Nvidia’s Turing Architecture Explained

The focus of this piece is deliberately on the hardware, but as is common with a new architecture launch, Nvidia has made available details of a number of new shading techniques that increase flexibility of its GPUs and potentially improve performance when used correctly. We’ll give brief descriptions of these, add a few closing thoughts, and then leave you to get on with your weekend.

Mesh Shading is a means of leverage the highly parallel nature of GPUs to increase significantly the number of possible objects in a scene. Instead of being issued individually for each object, draw calls are arranged into lists and submitted to the GPU which culls unnecessary ones and selects the right level of detail/tessellation based on factors like proximity.

Variable Rate Shading allows developers to alter the rate of shading dynamically on a 16 x 16 pixel basis, the main thinking being there are often areas of the screen where a full shading rate would bring no benefit and simply costs performance. All sorts of factors like spatial/temporal colour coherence between pixels (Content Adaptive Shading), motion vectors from temporal anti-aliasing (Motion Adaptive Shading), and viewing angle in VR (Foveated Rendering) can be used to control and later the shading rate on-the-fly.

Texture Space Shading allows shading values to be computed and stored in a texture as texels. When pixels are texture-mapped, the pre-computed values can be called upon from texture space. One particular area of benefit is VR where one screen has many of the same objects in screen space as the other, so once objects are shaded on one screen they can be easily replicated in the other without the full shader workflow repeating.

Multi-View Rendering is an extension of Pascal’s Simultaneous Multi-Projection functionality and is about drawing a scene from multiple viewpoints in a single pass. Now, there are a greater number of views supported per pass (four not two) and views no longer need to be share certain attributes, so it’s more flexible. Anything that’s independent of viewpoint is calculated once and shared across views, and then view-dependent attributes are calculated once per view.

Closing Thoughts

Ordinarily, content like this would be included in the review of the cards themselves, but since we’re currently under NDA with regards to performance, we have to let it stand alone for now. We'll be covering more about the specifics of the cards in our full reviews such as design, cooling, overclocking, etc., but wanted to let this article be purely about the new architecture.

The Turing architecture is clearly an interesting one on many fronts. The addition of INT32 cores, Tensor Cores, and RT Cores to the SM are all significant hardware changes that either free up regular cores for performance (INT32) or make very interesting things possible with games themselves (Tensor and RT). However, exactly how they will play out in software remains to be seen.
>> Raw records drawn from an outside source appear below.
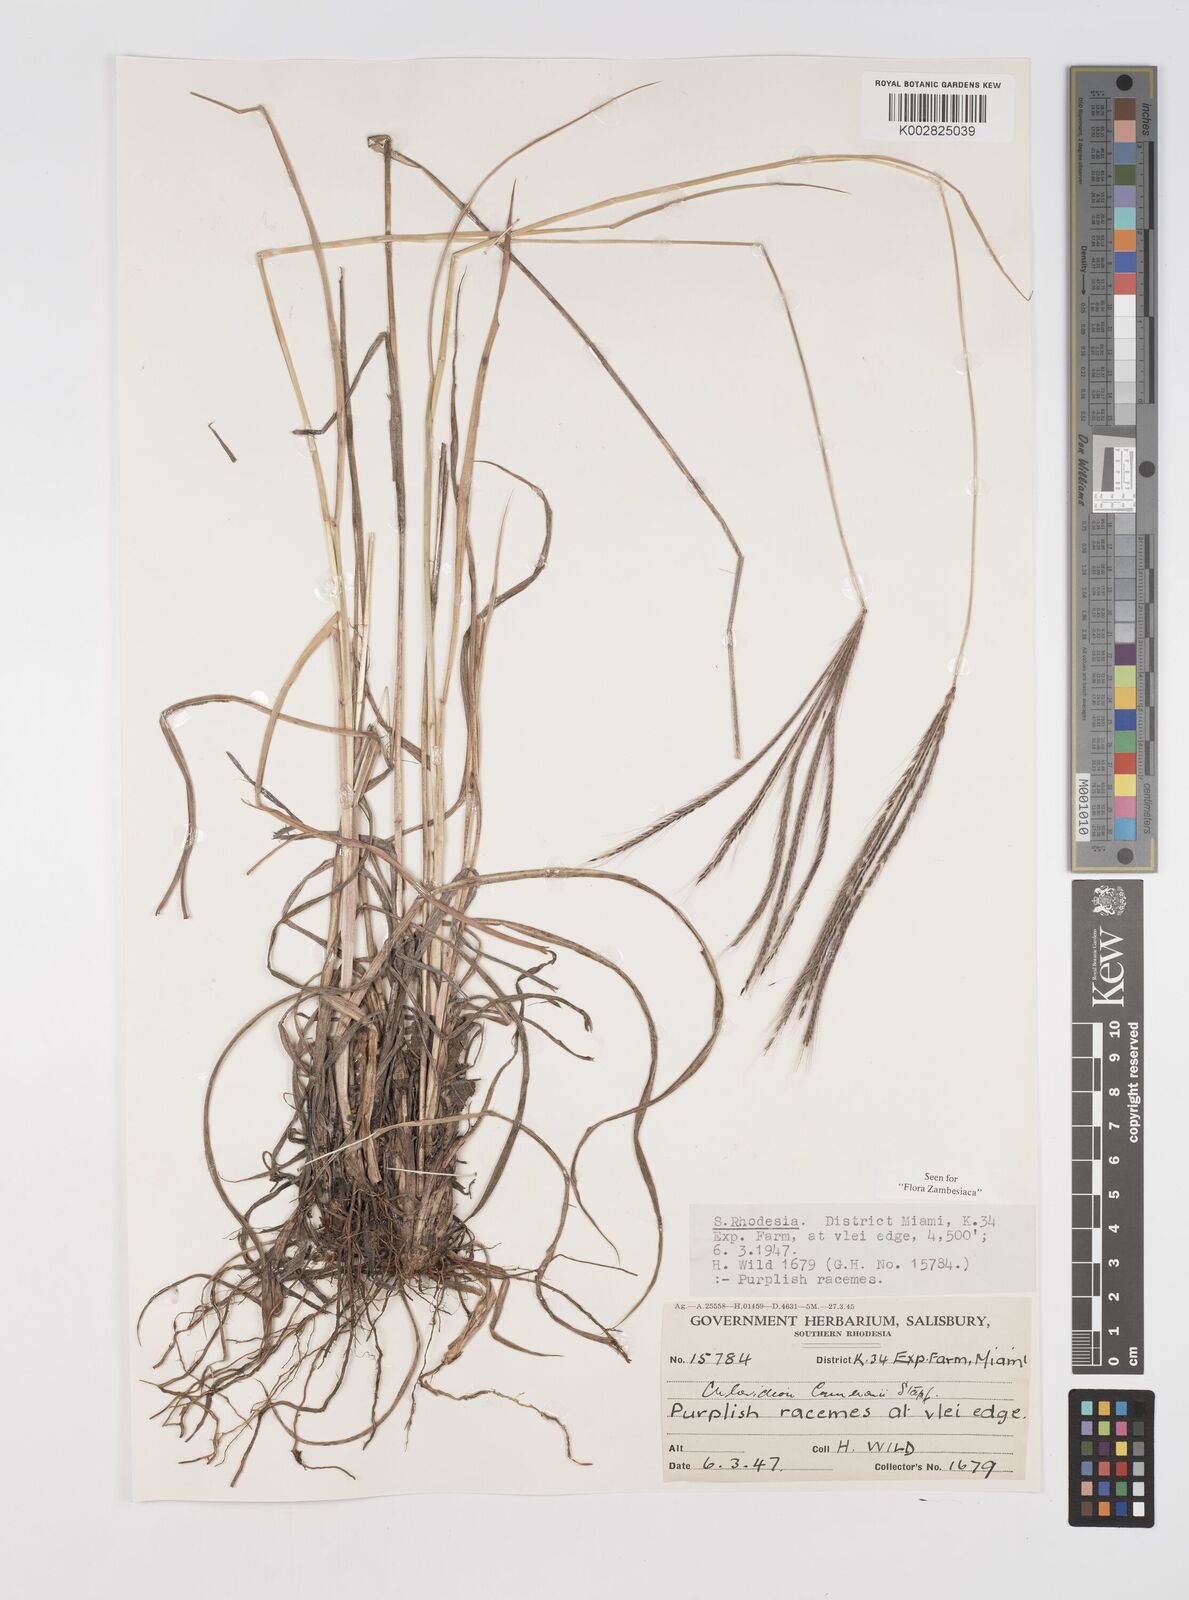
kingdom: Plantae
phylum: Tracheophyta
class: Liliopsida
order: Poales
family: Poaceae
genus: Stereochlaena
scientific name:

With more cores, similar clock speeds, and faster memory than equivalent (in name) GTX parts, the new RTX cards are clearly going to be fast compared to what we’re used to. But the question of just how fast has just become very workload-dependent indeed. When it comes to existing games, you have to imagine that code heavy on integer math will see the greatest benefit, so quite how that shapes up in frame rates will be interesting to see.

Sadly, existing games look like the only thing we’ll be able to put through the labs, at least for launch. DLSS enabled by the Tensor Cores and ray tracing enabled by RT Cores are undoubtedly cool, sci-fi-sounding things, but where they are concerned Nvidia currently holds all the keys. While we’ve done our best to remain level-headed here, the truth is that our information comes direct from Nvidia: Nvidia controls the messaging. This is nothing new with a launch like this, of course, but what is less common is the inability to put important elements of the samples under the microscope, as based on current lists of games it doesn’t look like DLSS or RTX are going to be testable before launch. Nvidia will thus initially be asking users to lay down considerable money in the hope that both techniques can be delivered effectively. To be honest, we don’t really doubt Nvidia on the technical side of it – DLSS and RTX have been demoed and appear to do what is claimed – but by effective we mean doing this without having such an impact on performance so as to make the techniques suddenly seem a lot less attractive. This of course involves both game developers and Nvidia, and if releases (and patches) supporting these features are trickled out, the Turing story could be one that takes some time to play out fully. Nonetheless, we’ll do our best to tell it – stay tuned!